• [Given records]
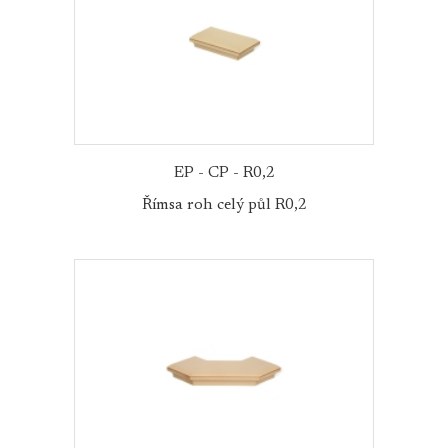
EP - CP - R0,2
Římsa roh celý půl R0,2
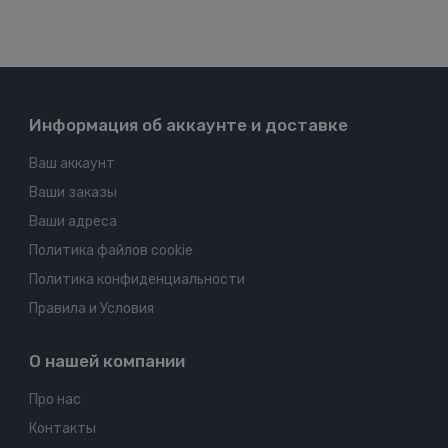
Информация об аккаунте и доставке
Ваш аккаунт
Ваши заказы
Ваши адреса
Политика файлов cookie
Политика конфиденциальности
Правила и Условия
О нашей компании
Про нас
Контакты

• [Task] Rewrite every line of text from the rows above as a single numbered list, skipping any blank lines. Leave the pictures out of your answer.

• [Answer section]
1. EP - CP - R0,2
2. Římsa roh celý půl R0,2
3. Информация об аккаунте и доставке
4. Ваш аккаунт
5. Ваши заказы
6. Ваши адреса
7. Политика файлов cookie
8. Политика конфиденциальности
9. Правила и Условия
10. О нашей компании
11. Про нас
12. Контакты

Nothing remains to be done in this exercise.